Когда открылись продовольственные магазины, то я метнулся в бывший «Франкони, Павианишвили, Гойкоевич и сыновья», ныне магазин Моснархарча № 7 «Коммунарка», украшенный портретами вождей, в стиле «Головотяпство — живо», на фоне довольно скудного ассортимента, и соорудил себе завтрак. Чтобы пожрать. Как поэт выразился: «Все что требует желудок, тело или ум — все человеку предоставляет ГУМ». " Нечего на цены плакаться — в ГУМ комсомольцы, в ГУМ рабфаковцы!"

Потом до одиннадцати соорудил и завизировал себе ходатайство на «прибор для ночной ловли змей». Хотя меня и убеждали, что это все ерунда, змеи холоднокровные, но я отвечал что как раз на фоне остывающей ночью раскаленной почвы Туркмении змеи будут хорошо различимы по принципу негатива. Так сказать, аргументировал.

К обеду помчался в общественную приемную нынешнего хозяина Москвы. Первого секретаря горкома Лазаря Кагановича. В надежде подтолкнуть свое изобретение. Недаром же в Москве централизованно песни распространяют, понятные даже кобыле Буденного:

"Чтоб солнце улыбалось

Бетону-кирпичу

И Лазарь Каганович

Нас хлопал по плечу…"

В общественной приемной начальника московского горкома меня ждал облом. Спустили меня с небес на землю. Приземлили…

Таких как я — слишком много. Прием граждан и представителей трудовых коллективов раз в неделю. В очередь нужно записываться.

Записался через полмесяца. Не знаю, буду ли я в этот период в Москве. Право слово, я не до такой степени наивный оптимист! Скорее всего нет.

Но надо же начинать гнать волну! Прибор сам себя не сделает. И я его не сделаю. Уже один раз щиток починил. Так что здесь оказался. Значит надо кого-то озадачить. В крайнем случае, пущу письменное ходатайство по инстанциям.

Затем я вернулся в институт и снова окунулся в дебри бюрократии. Рожал кучу бумаг. Отрыжка советской эпохи. Без бумажки ты какашка…

Помогло мне то, что большую часть расходов я брал на свой счет. Черт с ним, не обеднею! Но все равно в бухгалтерии мне всю душу вымотали. Будто бы я мальчик на побегушках! Можно подумать, что я на львовщине вместо работы превращался в пасторального пастушка, вплетал в волосы разноцветные ленты и целыми днями играл на флейте! В конце концов, в науке отрицательный результат это тоже результат.

По ходу дела выкроил часок для посещения общественных бань, так как мыться из кружки уже изрядно надоело.

Вечером посетил свою коморку, взял еще несколько презентов и рванул на очередную вечеринку для тружеников науки.

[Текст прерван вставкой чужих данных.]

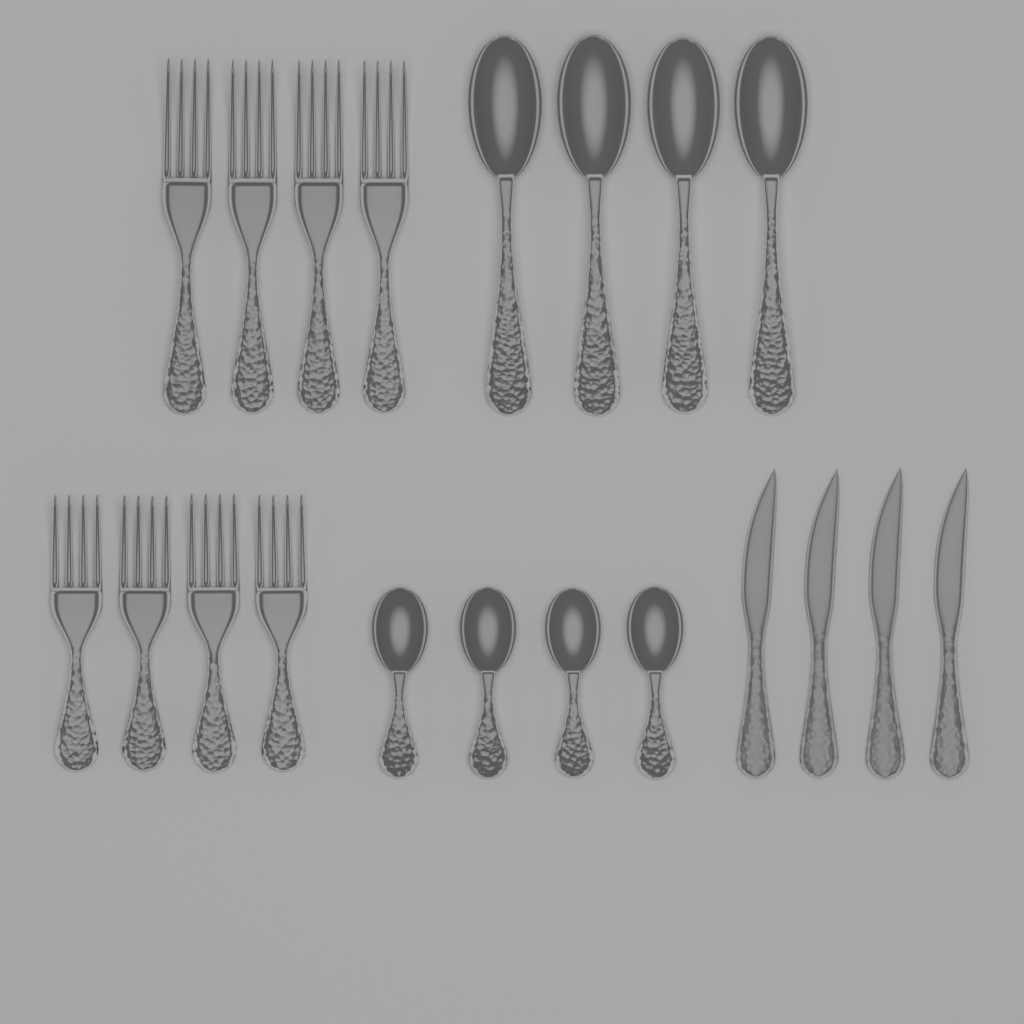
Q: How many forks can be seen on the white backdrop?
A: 8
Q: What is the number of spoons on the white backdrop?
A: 8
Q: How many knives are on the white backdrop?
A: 4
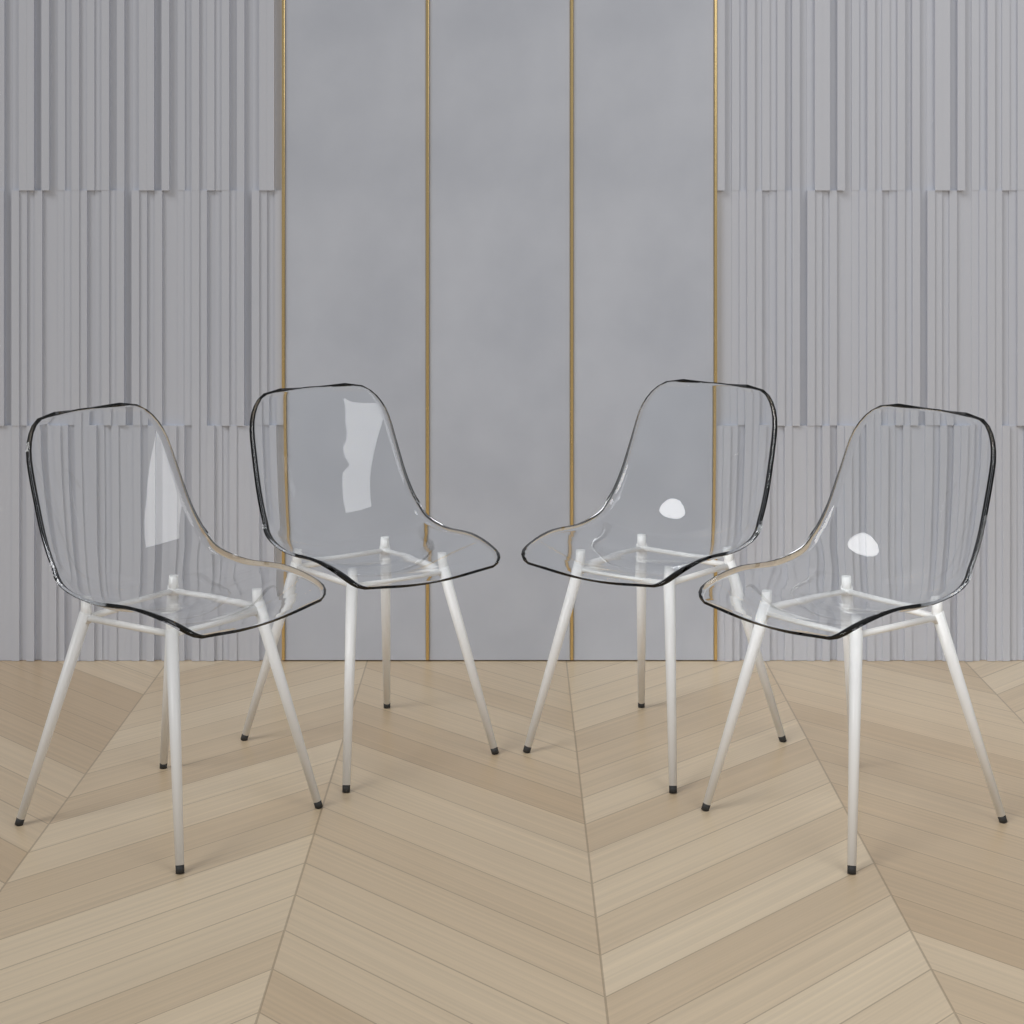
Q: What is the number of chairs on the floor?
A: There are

Надо вращаться. И лоббировать свою защиту. А здесь часто все решается заранее, в своем кругу. А мне в общую очередь становиться никак нельзя. У меня миссия…

Жизнь, она штука такая, по разному оборачивается. Поскольку Лифшицы опоздали где-то на час, я энергично атаковал внучку профессора Обручева, Ольгу. «Гадкого утенка» кордебалета. Под лозунгом: «Только раз бывает в жизни встречи!»

Сам профессор Обручев производил впечатление незадачливого священника, не имеющего прихода, а его внучка — серой мыши. Ай какая винтажная прелесть! В стиле «Твои прекрасные глаза, как брюк жандармских бюрюза»! «Фемина, всем феминам фемина!» Своего рода тень Смольного, этого учебного заведения для благородных девиц, словно повеяла на меня.

Пришлось включать привычный образ сексуального мачо Родриго Гильермовича. Я же как тот моряк, что начинает ухаживать, помня час отплытия своего корабля, поэтому никогда не теряет зря времени.

"Если б я был султан, я б имел трех жён

И тройной красотой был бы окружён".

Так как место моей официальной невесты было занято, то я щедро стал предлагать Ольге место моего личного помощника. Секретаря и соратника. Можно сказать, друга. По ходу дела я рассказал парочку интересных историй, как из собственного опыта, так и других, непонятно откуда взявшихся.